The component based development approach in MAF equips the developer with rich user interfaces across multiple platforms and devices.
The objective of this blog is to introduce the core design principles and various features of the Oracle Mobile Application Framework (MAF). We live in the world of smartphones and it’s no misnomer that the mobile world evolves at such a fast pace that the mobile technology has to keep up with the demands and expectations of the customers constantly.
MAF is one such application that allows building and deploying mobile applications to keep pace with these growing business requirements. MAF enables you to develop multiplatform applications based on a single code base. The component based development approach in MAF equips the developer with rich user interfaces across multiple platforms and devices.
Multiple platforms here implies that the operating systems that run on mobile devices such as iOS, Android, Symbian, BADA, Blackberry, Ubuntu, Sailfish etc. For MAF the platforms like iOS and Android are in great demand. MAF supports development of a hybrid application that can access a device’s native APIs when it is installed in those devices. However, an application can be accessed both online and offline through a web browser supported by the device's browser engine.
Development tools and technologies involved
JDeveloper is a primary tool to build MAF applications using the Oracle MAF extension. Eclipse is another option to utilize by using the Oracle Enterprise Pack.
Java: Basic java to develop application business logic.
HTML5: Designs the pages that are viewed by application users and are supported across all the platforms. It is capable to deliver rich contents like graphics, music, animations without any additional plugins.
CSS3: The most recent version of CSS is used to describe the look, feel and the format adjustments for applications. It also helps in loading the applications faster on the browsers.
Mobile Application Framework Runtime Architecture
We will now discuss a little bit about the MAF architecture. MAF follows a model-view-controller approach that separates the presentation layer from the business logic. Take a look at the image below:
(Image Source: Oracle Mobile Application Framework Developer's Guide)
The device native container allows the MAF application to function as a native application across the devices, an encrypted SQLite database enables applications to keep working offline. Once it is connected to the main source, the updated data is transferred. Apache Cordova has access to the device features e.g. GPS function, camera, e-mail etc. Cordova is a Java script API and functions like a bridge connecting device's native features with the mobile application.
Web View uses a mobile device's web engine to display and process web-based content. A developer can use any content type enlisted under a web view in the diagram to develop a user interface. MAF is comprised of one or more independent acting applications which is called as application features.
Java JVM is based on the Java ME Connected Device Configuration (CDC) and provides java run time environment for the mobile application.
Mobile Application Framework Features and MAF Leverage Building Blocks
A MAF application is comprised of one or more embedded applications known as Application Features and each of these application features governs a specific task. The features can be developed separately by different members of the development unit to be assembled together once the development is complete. The MAF application itself can be re used as the base for another application.

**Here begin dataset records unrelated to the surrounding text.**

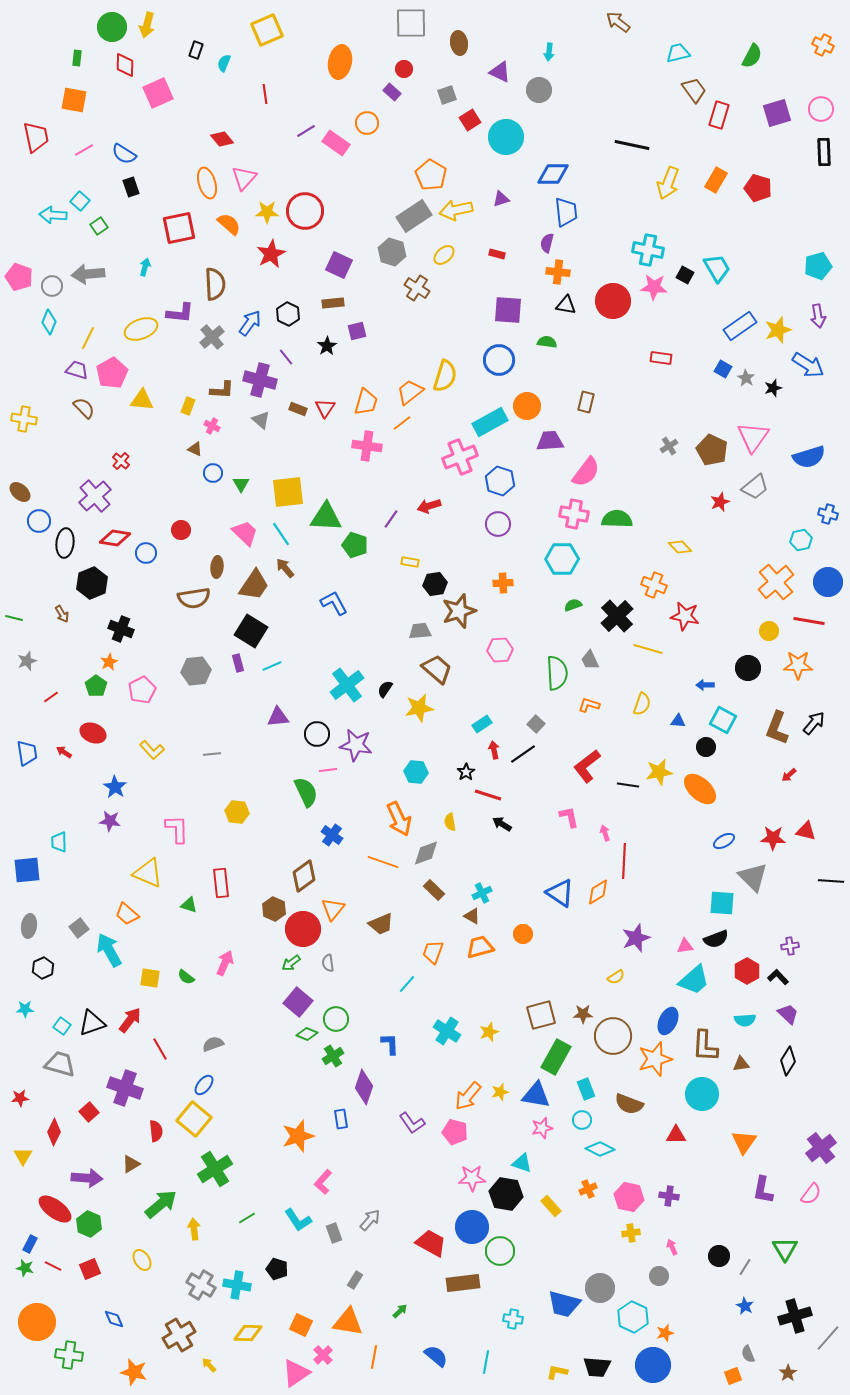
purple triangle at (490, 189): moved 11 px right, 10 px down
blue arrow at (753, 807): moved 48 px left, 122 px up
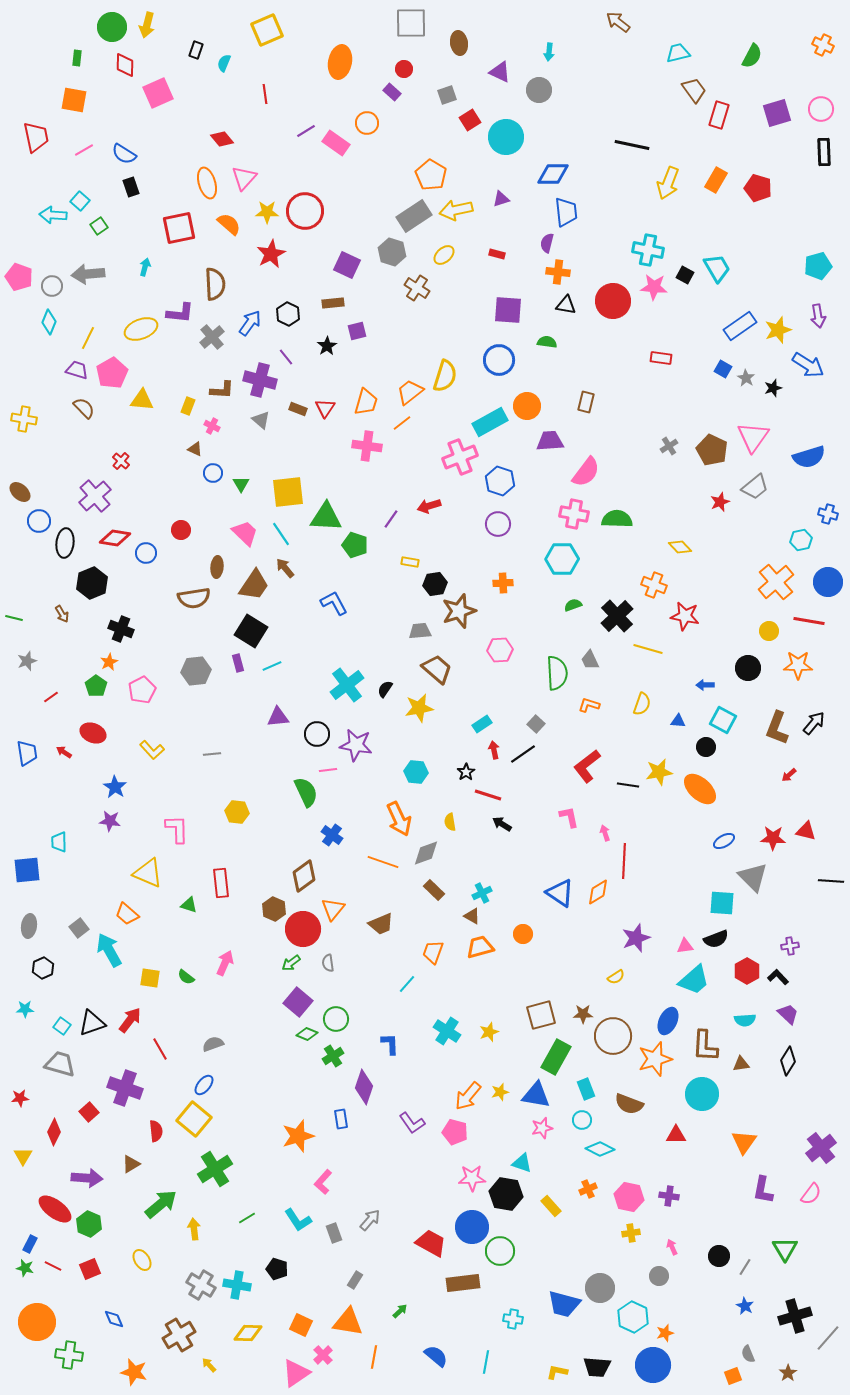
purple square at (339, 265): moved 8 px right
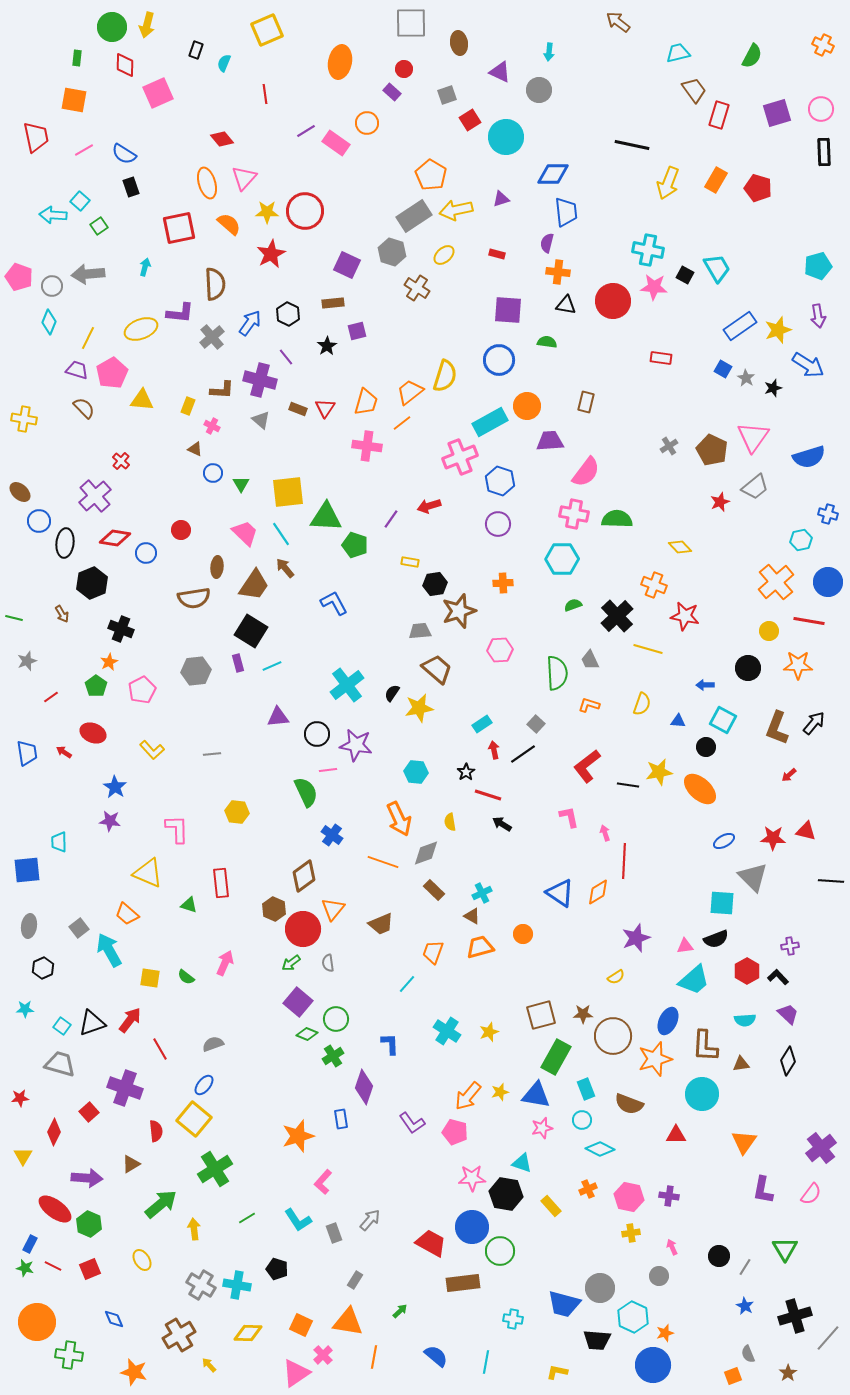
black semicircle at (385, 689): moved 7 px right, 4 px down
black trapezoid at (597, 1367): moved 27 px up
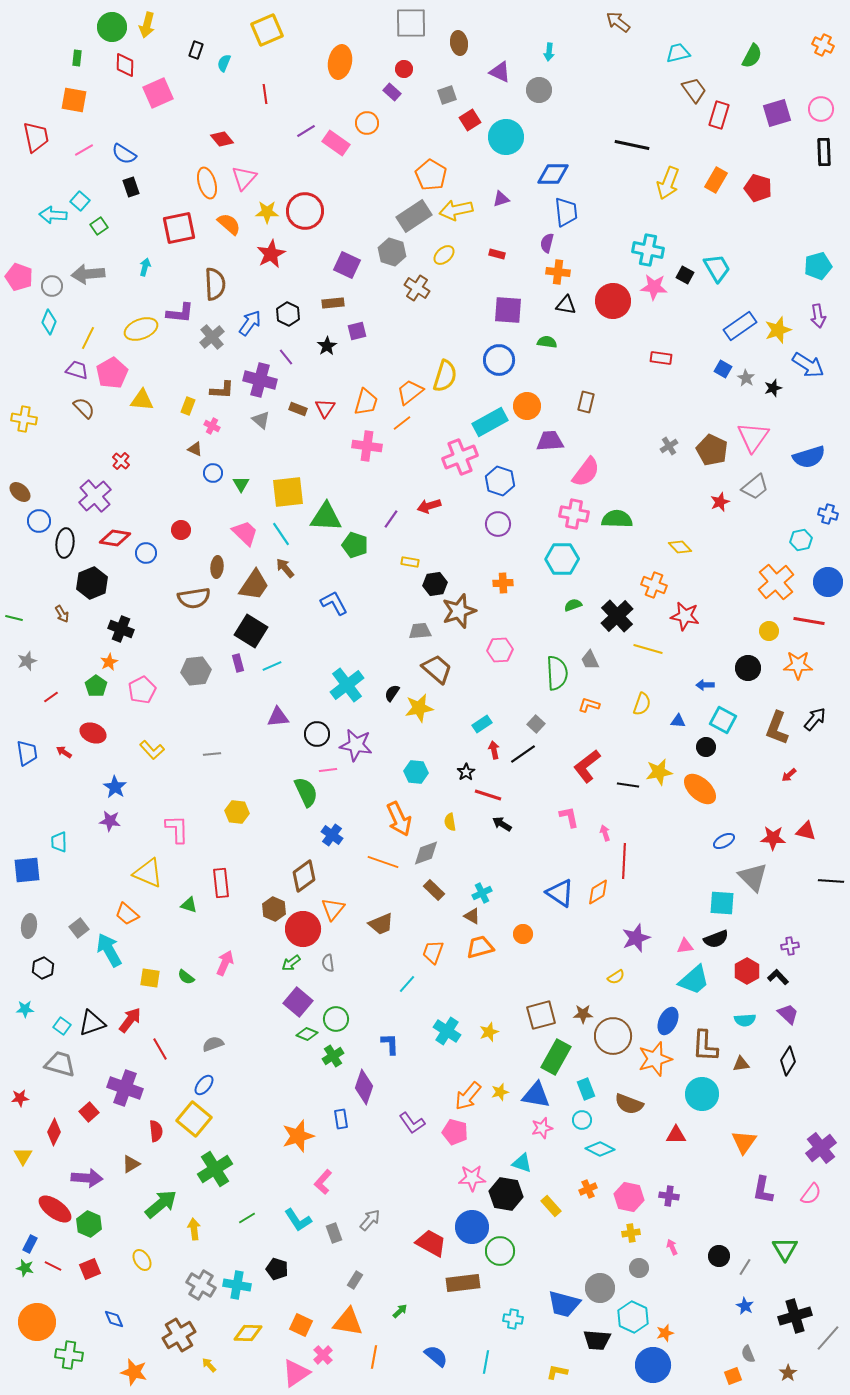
black arrow at (814, 723): moved 1 px right, 4 px up
gray circle at (659, 1276): moved 20 px left, 8 px up
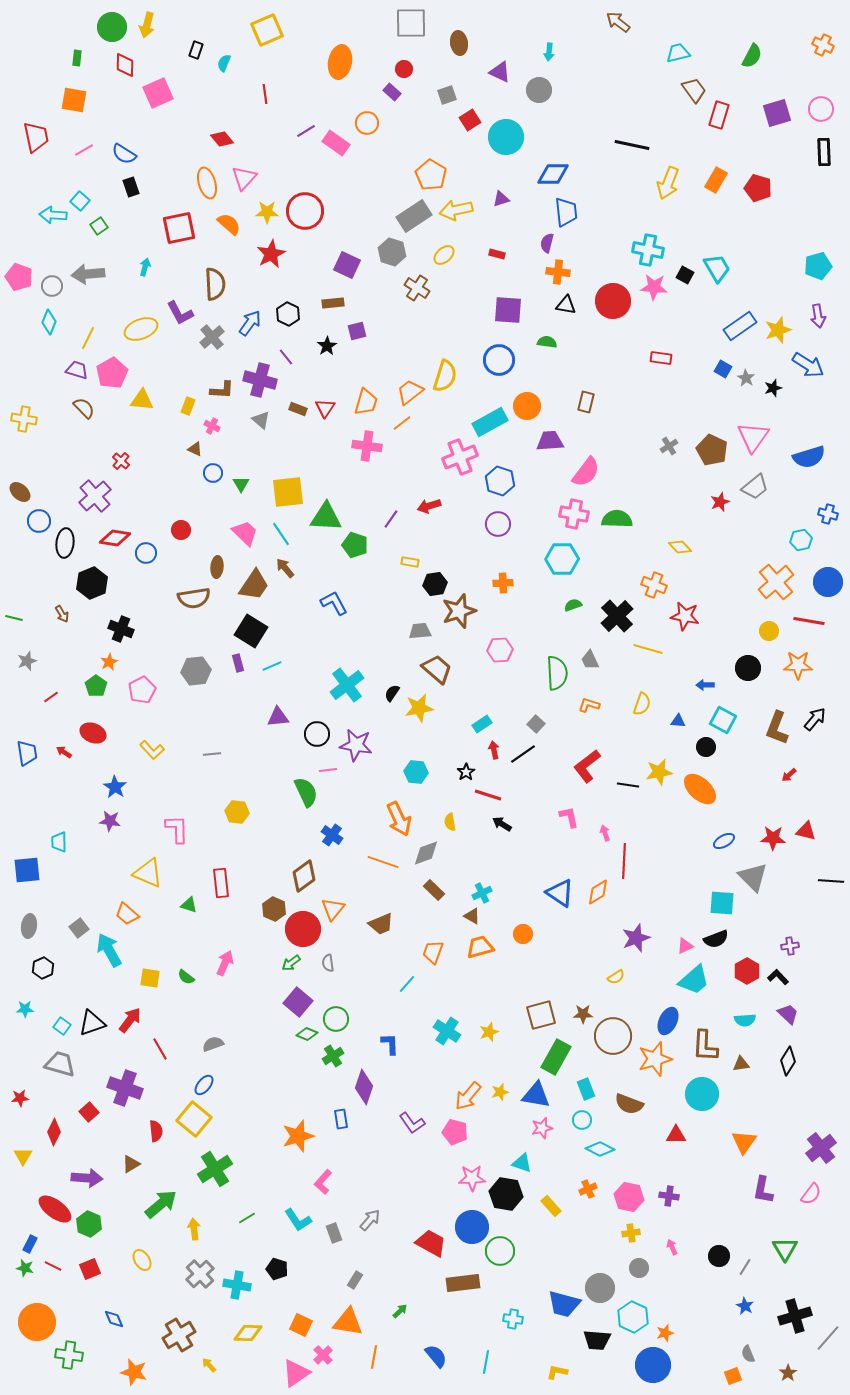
purple L-shape at (180, 313): rotated 56 degrees clockwise
pink triangle at (685, 946): rotated 18 degrees counterclockwise
gray cross at (201, 1285): moved 1 px left, 11 px up; rotated 16 degrees clockwise
blue semicircle at (436, 1356): rotated 10 degrees clockwise
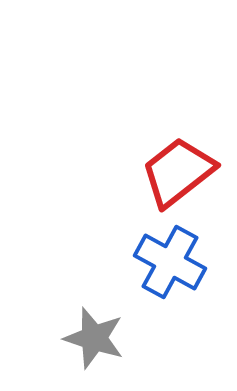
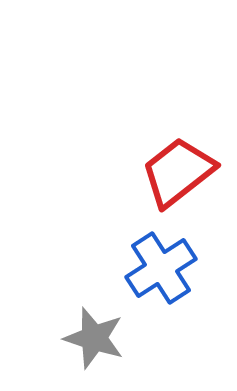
blue cross: moved 9 px left, 6 px down; rotated 28 degrees clockwise
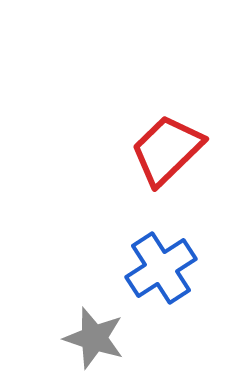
red trapezoid: moved 11 px left, 22 px up; rotated 6 degrees counterclockwise
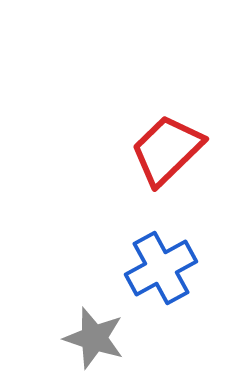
blue cross: rotated 4 degrees clockwise
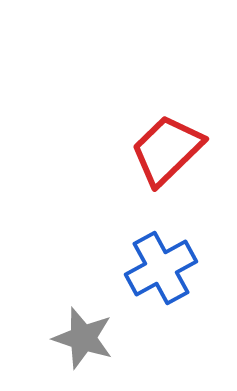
gray star: moved 11 px left
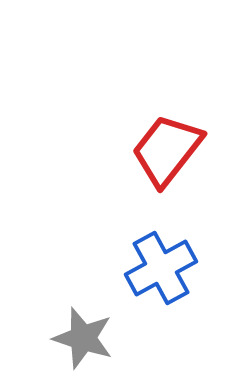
red trapezoid: rotated 8 degrees counterclockwise
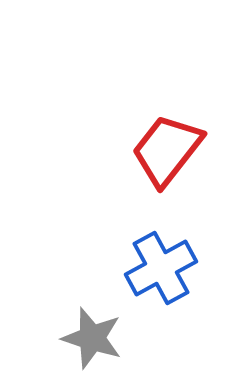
gray star: moved 9 px right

MAF application can be deployed in different development phases by appointing the credential signing options (debug or release). Developers can deploy application on mobile devices or simulator for testing, debugging and packaging it for production for the end users. The application can also be published using the Google Play or Apple App Store.
MAF applications are designed to serve as a highly secured feature which includes selecting a login server or any web page secured by the HTTP authentication devise and using the session management.
The SQLite database secures data that is stored locally in the device by encrypting the database and locking it by user name and password so the date can be protected in case of device theft or loss.
Developing a mobile application is a complex challenge due to the different OS platforms used in the mobile devices. Using a MAF hybrid approach and its ability to work across platforms enables developers to reuse the same code and business logics for the mobile devices. It further allows the OAF and ADF developers to use their existing knowledge of JAVA, JDeveloper and XML among others.